What to work on -
Copy out all the records, word for word.

• • • • •

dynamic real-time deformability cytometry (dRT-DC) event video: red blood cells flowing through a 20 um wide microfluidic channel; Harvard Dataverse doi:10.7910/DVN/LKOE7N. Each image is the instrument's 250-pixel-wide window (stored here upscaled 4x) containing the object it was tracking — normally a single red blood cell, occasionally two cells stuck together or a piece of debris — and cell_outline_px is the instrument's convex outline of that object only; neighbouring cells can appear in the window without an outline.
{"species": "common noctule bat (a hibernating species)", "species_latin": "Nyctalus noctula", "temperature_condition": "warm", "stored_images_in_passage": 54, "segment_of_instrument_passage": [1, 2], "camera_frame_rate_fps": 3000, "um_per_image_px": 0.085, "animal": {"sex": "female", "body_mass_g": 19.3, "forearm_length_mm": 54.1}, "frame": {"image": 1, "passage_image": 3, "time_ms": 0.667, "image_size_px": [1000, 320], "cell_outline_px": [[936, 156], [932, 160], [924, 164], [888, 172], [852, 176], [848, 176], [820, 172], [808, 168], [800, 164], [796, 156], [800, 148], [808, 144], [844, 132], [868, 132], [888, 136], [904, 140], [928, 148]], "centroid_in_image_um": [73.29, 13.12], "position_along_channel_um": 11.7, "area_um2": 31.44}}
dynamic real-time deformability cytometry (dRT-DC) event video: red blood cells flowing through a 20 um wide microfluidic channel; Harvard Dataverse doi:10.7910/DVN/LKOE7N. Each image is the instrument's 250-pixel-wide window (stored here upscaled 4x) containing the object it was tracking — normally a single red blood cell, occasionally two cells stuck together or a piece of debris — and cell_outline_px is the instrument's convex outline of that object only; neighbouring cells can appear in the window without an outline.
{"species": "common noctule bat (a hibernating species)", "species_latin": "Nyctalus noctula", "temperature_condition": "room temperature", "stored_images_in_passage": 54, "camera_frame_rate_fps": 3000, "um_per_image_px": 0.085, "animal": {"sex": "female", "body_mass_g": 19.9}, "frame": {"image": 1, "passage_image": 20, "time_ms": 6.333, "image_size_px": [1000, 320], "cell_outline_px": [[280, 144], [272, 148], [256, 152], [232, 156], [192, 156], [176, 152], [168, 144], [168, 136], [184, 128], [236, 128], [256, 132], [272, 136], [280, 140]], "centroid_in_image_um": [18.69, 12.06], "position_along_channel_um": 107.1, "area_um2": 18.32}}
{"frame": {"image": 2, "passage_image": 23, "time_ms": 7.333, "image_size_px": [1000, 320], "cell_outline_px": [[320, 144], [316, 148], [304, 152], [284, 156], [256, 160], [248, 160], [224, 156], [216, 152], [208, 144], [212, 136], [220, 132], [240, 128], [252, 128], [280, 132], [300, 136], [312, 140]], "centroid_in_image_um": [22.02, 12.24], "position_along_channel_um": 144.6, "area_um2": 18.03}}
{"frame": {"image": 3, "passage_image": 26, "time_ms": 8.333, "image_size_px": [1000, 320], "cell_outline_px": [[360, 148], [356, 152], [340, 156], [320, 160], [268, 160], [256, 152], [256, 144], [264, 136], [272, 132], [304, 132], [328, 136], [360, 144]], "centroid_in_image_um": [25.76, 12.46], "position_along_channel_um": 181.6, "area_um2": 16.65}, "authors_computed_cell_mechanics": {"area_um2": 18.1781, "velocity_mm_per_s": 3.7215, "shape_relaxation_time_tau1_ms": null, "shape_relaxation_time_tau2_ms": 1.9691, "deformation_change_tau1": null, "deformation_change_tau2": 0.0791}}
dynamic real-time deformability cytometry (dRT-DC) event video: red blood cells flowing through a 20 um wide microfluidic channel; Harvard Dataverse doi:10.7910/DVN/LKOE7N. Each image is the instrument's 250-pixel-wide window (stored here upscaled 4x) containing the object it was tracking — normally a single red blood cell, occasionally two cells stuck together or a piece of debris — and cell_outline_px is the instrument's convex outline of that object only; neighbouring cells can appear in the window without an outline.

• • • • •

Solution -
dynamic real-time deformability cytometry (dRT-DC) event video: red blood cells flowing through a 20 um wide microfluidic channel; Harvard Dataverse doi:10.7910/DVN/LKOE7N. Each image is the instrument's 250-pixel-wide window (stored here upscaled 4x) containing the object it was tracking — normally a single red blood cell, occasionally two cells stuck together or a piece of debris — and cell_outline_px is the instrument's convex outline of that object only; neighbouring cells can appear in the window without an outline.
{"species": "common noctule bat (a hibernating species)", "species_latin": "Nyctalus noctula", "temperature_condition": "warm", "stored_images_in_passage": 54, "segment_of_instrument_passage": [1, 2], "camera_frame_rate_fps": 3000, "um_per_image_px": 0.085, "animal": {"sex": "female", "body_mass_g": 19.3, "forearm_length_mm": 54.1}, "frame": {"image": 1, "passage_image": 3, "time_ms": 0.667, "image_size_px": [1000, 320], "cell_outline_px": [[936, 156], [932, 160], [924, 164], [888, 172], [852, 176], [848, 176], [820, 172], [808, 168], [800, 164], [796, 156], [800, 148], [808, 144], [844, 132], [868, 132], [888, 136], [904, 140], [928, 148]], "centroid_in_image_um": [73.29, 13.12], "position_along_channel_um": 11.7, "area_um2": 31.44}}
dynamic real-time deformability cytometry (dRT-DC) event video: red blood cells flowing through a 20 um wide microfluidic channel; Harvard Dataverse doi:10.7910/DVN/LKOE7N. Each image is the instrument's 250-pixel-wide window (stored here upscaled 4x) containing the object it was tracking — normally a single red blood cell, occasionally two cells stuck together or a piece of debris — and cell_outline_px is the instrument's convex outline of that object only; neighbouring cells can appear in the window without an outline.
{"species": "common noctule bat (a hibernating species)", "species_latin": "Nyctalus noctula", "temperature_condition": "room temperature", "stored_images_in_passage": 54, "camera_frame_rate_fps": 3000, "um_per_image_px": 0.085, "animal": {"sex": "female", "body_mass_g": 19.9}, "frame": {"image": 1, "passage_image": 20, "time_ms": 6.333, "image_size_px": [1000, 320], "cell_outline_px": [[280, 144], [272, 148], [256, 152], [232, 156], [192, 156], [176, 152], [168, 144], [168, 136], [184, 128], [236, 128], [256, 132], [272, 136], [280, 140]], "centroid_in_image_um": [18.69, 12.06], "position_along_channel_um": 107.1, "area_um2": 18.32}}
{"frame": {"image": 2, "passage_image": 23, "time_ms": 7.333, "image_size_px": [1000, 320], "cell_outline_px": [[320, 144], [316, 148], [304, 152], [284, 156], [256, 160], [248, 160], [224, 156], [216, 152], [208, 144], [212, 136], [220, 132], [240, 128], [252, 128], [280, 132], [300, 136], [312, 140]], "centroid_in_image_um": [22.02, 12.24], "position_along_channel_um": 144.6, "area_um2": 18.03}}
{"frame": {"image": 3, "passage_image": 26, "time_ms": 8.333, "image_size_px": [1000, 320], "cell_outline_px": [[360, 148], [356, 152], [340, 156], [320, 160], [268, 160], [256, 152], [256, 144], [264, 136], [272, 132], [304, 132], [328, 136], [360, 144]], "centroid_in_image_um": [25.76, 12.46], "position_along_channel_um": 181.6, "area_um2": 16.65}, "authors_computed_cell_mechanics": {"area_um2": 18.1781, "velocity_mm_per_s": 3.7215, "shape_relaxation_time_tau1_ms": null, "shape_relaxation_time_tau2_ms": 1.9691, "deformation_change_tau1": null, "deformation_change_tau2": 0.0791}}
dynamic real-time deformability cytometry (dRT-DC) event video: red blood cells flowing through a 20 um wide microfluidic channel; Harvard Dataverse doi:10.7910/DVN/LKOE7N. Each image is the instrument's 250-pixel-wide window (stored here upscaled 4x) containing the object it was tracking — normally a single red blood cell, occasionally two cells stuck together or a piece of debris — and cell_outline_px is the instrument's convex outline of that object only; neighbouring cells can appear in the window without an outline.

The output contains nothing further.